(Document de recherche complet en téléchargement ici)

Le paradoxe est saisissant : les voies de « la réalisation de soi » et de la « réussite » dans notre société passent toujours autant par le travail, alors qu’il ne semble plus en état d’assurer ces fonctions. L’aspect total du travail, en tant qu’il continue d’attirer vers lui un ensemble majeur d’aspirations, entre en confrontation avec la difficulté grandissante à se socialiser grâce à lui. Les travailleur.se.s voient leur activité se contracter et se contredire, dans un tiraillement qui implique des forces opposées ; d’un côté la nécessité et/ou le désir de travail, et de l’autre le besoin de s’en protéger ou de le fuir. Du cœur de ce nœud contradictoire jaillit une multitude de parcours d’expériences, d’initiatives, de voies de contournements qu’il nous revient de débusquer et de comprendre. Ainsi, des tentatives de dénouements innombrables, parfois repliées dans les interstices d’un quotidien laborieux, parfois affichées au grand jour dans des organisations dites alternatives, viennent bousculer le travail de l’intérieur tout autant que depuis ses marges. L’ensemble de ces tentatives, que l’on peut identifier dans nos localités, sont de nature à fonder un objet de recherche impliquée qui provoque un décalage, tout en restant à l’épicentre d’une question sociale dans la tourmente.

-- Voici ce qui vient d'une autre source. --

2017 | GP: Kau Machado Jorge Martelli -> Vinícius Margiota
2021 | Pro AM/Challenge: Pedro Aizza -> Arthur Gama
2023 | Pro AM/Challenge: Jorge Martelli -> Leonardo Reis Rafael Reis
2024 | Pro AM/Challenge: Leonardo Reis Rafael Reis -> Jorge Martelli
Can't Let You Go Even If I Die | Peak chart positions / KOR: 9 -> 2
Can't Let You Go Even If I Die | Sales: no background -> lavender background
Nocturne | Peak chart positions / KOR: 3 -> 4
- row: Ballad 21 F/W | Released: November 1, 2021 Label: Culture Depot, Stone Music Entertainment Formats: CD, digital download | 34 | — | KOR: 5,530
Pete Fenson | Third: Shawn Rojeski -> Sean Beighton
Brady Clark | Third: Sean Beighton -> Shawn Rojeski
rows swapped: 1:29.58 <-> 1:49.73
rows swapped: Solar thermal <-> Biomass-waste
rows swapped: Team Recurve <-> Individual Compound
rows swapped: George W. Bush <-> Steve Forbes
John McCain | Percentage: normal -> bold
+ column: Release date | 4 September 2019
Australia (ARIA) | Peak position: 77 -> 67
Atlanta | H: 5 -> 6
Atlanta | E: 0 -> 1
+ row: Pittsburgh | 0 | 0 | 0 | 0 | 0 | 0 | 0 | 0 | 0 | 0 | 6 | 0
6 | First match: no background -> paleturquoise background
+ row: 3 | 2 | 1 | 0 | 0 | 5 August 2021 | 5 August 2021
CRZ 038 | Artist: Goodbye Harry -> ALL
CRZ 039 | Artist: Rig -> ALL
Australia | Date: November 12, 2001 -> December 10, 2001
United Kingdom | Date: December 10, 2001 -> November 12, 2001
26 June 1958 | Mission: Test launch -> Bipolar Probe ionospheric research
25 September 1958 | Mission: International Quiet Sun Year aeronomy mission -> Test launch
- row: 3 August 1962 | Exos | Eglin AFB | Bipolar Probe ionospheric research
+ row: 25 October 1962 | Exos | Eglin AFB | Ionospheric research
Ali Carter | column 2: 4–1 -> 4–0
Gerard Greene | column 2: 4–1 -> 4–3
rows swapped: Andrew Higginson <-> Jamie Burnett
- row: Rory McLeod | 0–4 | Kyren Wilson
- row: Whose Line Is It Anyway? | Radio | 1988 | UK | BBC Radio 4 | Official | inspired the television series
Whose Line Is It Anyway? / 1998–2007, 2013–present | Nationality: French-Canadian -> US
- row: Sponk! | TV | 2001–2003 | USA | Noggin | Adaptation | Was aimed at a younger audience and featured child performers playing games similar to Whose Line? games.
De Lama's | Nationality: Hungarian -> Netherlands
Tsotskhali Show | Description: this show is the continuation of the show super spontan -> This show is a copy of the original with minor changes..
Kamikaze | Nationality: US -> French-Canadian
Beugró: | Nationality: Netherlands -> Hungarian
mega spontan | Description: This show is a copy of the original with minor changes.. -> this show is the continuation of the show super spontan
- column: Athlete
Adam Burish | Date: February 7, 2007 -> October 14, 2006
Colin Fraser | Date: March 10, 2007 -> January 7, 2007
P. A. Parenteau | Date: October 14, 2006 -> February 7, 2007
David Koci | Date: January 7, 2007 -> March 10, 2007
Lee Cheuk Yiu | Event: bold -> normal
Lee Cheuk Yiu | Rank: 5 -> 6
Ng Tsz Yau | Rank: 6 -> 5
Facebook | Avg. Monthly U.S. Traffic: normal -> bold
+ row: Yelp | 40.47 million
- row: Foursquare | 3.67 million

Nous nous demanderons alors quelles formes prennent les expériences de dénouement du travail. D’emblée nous apparaît le cadre autogestionnaire composé d’autonomie, d’horizontalité, de responsabilités tournantes et de partage des savoirs, adopté par bon nombre d’entreprises plus ou moins formelles dont le territoire Limousin regorge. Par leur organisation atypique ces initiatives constituent un vivier d’expériences humaines inventives dans les rapports de travail et au travail. Mais ces initiatives semblent elles-mêmes lutter contre la persistance du travail aliéné. Nous souhaitons comprendre comment elles entrent en recherche pour déconstruire les mécanismes et radicaliser l’expérience. De manière plus large que les seules organisations « alternatives », notre recherche se positionnera autour de l’intelligence en situation déployée à l’endroit du travail noué, par les travailleur,.se.s pour se protéger de la souffrance qu’il génère, pour le vivre autrement1. Notre démarche consistera à suivre et à analyser le processus d’autosaisine par lequel les individus s’emploient à faire advenir le dénouement du travail, dans leur vie et dans leurs organisations diverses. Nous souhaitons par cette recherche comprendre quels outils mobilisent les individus pour transformer, sublimer ou déconstruire le travail et pour analyser les phénomènes qui les touchent, comment ils s’emparent des sciences sociales et construisent un regard critique, comment ils se constituent en chercheurs-acteurs et quels espaces réflexifs ils ouvrent pour se former.

Notre démarche de recherche vient donc épauler celles dont se saisissent déjà les travailleur.se.s. En conséquence, nous envisageons notre analyse dans toute la largeur des tentatives du travail autrement, depuis les parcours de vies qui les incarnent jusqu’aux organisations du travail qui en découlent, en passant par les espaces de rencontres, de questionnements plus informels et interstitiels qui émergent dans le processus du dénouement. L’autrement vécu du travail, se situe probablement sur un spectre vaste de possibles, qui part de l’alternative dans la manière de travailler, jusqu’à l’alternative au travail, c’est-à-dire son abolition.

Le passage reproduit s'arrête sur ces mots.